1st - We have to basically realize that this is pertaining to personal dealings with people, and should not extend to decisions made by the Civil Magistrate. Romans 13:4 - “But if you do that which is evil, be afraid; for he beareth not the sword in vain.” Now if it were not proper for the magistrate to render punishment (according to God’s Law, not man’s unreasonable innovations), then it would not be said of him “he beareth not the sword in vain.” And what fear would an evildoer have of that executive tribunal if he knew it would instruct the victim to “turn the other cheek.” ? See Exodus 21:23-25
When the Lord chooses to punish the wicked, He has many tools at His hands. The most obvious is the court and executive system which hears and punishes criminals. However, all of His creation can be summoned to execute temporal punishments (ie. Genesis 6:13, Wisdom 5:17-23).

Well, before I go on, I think you’ve sincerely got it, and since that attitude of Christ is not natural for us to have or even desire, we should give the glory to God when He causes us to be concerned with our response to persecution or ridicule.

2nd ,
Check out
Romans 12:17-21
Proverbs 25:21
I Peter 3:8-15
Psalm 34:12

Surely the Scriptures could be multiplied almost endlessly with exhortations and examples of the like. But since you asked, I wanted to give you more Scriptures to meditate upon through the day. They are instructful to me, for as a little of the fragrance of Christ is enough to fill the heart, it is good for the heart and mind to be overcome with the sweet scent of His Word, for it is then less likely to give way to rottonness or be taken away by the wind.

Finally, your second interpretation, about not holding a grudge, I’ve never heard that before. You could perhaps hold more of a grudge if you “got hit more”, but if a person is a “grudge holder” they are probably not the “turn the other cheek” type. But yeah, it’s certainly better to do the non-violent thing than it is to do violence to somebody by holding a grudge.
 
Even God’s forgiveness in conditional on repentance. I don’t think we have to forgive someone who doesn’t repent of his/her offence.

What a poor parent I would be if, when my child had thrown his dinner on the floow in a temper said to him, “don’t worry about it love love, I forgive you.” I would just be teaching him to do it again.
 
Thanks everyone.

I suppose it’s the responsibility of the wronged person to rebuke the trespasser.

But what about a recurring problem from someone whom you are in daily contact- one that has been addressed before, one that even the biggest idiot should know not to do even the first time? Does the 70 times 7 rule apply? This seems like the only instance it’s possible to apply it, although I don’t see myself being this forgiving.

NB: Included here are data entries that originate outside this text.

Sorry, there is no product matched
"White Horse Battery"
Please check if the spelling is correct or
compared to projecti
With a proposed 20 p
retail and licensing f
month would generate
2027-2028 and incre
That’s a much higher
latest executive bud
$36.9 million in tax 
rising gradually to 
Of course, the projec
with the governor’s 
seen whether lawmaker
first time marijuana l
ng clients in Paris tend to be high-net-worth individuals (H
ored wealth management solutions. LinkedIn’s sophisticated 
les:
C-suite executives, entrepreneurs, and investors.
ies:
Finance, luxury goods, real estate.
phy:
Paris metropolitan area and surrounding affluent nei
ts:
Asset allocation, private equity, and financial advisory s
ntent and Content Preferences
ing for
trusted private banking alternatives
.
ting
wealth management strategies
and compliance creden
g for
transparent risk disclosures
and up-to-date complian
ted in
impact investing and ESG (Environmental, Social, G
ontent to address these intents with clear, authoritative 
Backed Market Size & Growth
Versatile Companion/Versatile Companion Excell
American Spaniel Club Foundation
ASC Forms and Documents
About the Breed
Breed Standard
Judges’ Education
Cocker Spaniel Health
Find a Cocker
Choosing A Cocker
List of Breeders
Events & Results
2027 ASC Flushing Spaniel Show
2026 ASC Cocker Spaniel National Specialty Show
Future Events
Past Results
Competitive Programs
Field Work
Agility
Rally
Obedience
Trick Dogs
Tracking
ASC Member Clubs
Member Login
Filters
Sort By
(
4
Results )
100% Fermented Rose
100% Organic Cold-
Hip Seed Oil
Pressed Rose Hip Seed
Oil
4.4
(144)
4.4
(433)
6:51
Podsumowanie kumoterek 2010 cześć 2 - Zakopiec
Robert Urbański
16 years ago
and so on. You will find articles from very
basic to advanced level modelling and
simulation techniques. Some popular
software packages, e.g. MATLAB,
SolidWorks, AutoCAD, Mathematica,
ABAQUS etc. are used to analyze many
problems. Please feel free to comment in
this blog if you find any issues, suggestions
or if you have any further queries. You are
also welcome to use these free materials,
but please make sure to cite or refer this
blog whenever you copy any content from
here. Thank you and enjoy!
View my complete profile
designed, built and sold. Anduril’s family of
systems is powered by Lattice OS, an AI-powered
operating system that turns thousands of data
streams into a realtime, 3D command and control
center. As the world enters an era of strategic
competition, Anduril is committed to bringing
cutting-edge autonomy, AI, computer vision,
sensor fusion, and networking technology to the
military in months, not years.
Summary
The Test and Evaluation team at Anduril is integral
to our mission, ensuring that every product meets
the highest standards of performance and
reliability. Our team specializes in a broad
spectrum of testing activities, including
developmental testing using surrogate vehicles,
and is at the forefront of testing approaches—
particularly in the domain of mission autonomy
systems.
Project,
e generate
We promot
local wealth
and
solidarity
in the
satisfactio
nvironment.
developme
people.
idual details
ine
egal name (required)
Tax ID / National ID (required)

Is realizing the next “strike” can come at any moment (and protecting yourself) the same as holding a grudge?

Is not having a warm fuzzy feeling toward that person considered holding a grudge?

Seems like a lot of gray area between the first strike and (the seemingly unacceptable) striking back.
 
My mother had a phrase: “Bury the hatchet. But mark the spot.”

That might border on holding a grudge.

Holding a grudge is an unwillingness to forgive. Forgiveness isn’t a call to stupidity.

Protecting yourself is not wrong. One can protect himself and still be humble.

Warm fuzzy feelings are Hollywood’s take on love, and they have nothing to do with the love we are called to. Love is kind. Love is patient. Go read Paul; he calls love a choice, not a feeling.

Be careful of proof-texting; taking one phrase and trying to orient your entire behavior accordingly. The bible talks alot about justice. It also talks alot about mercy.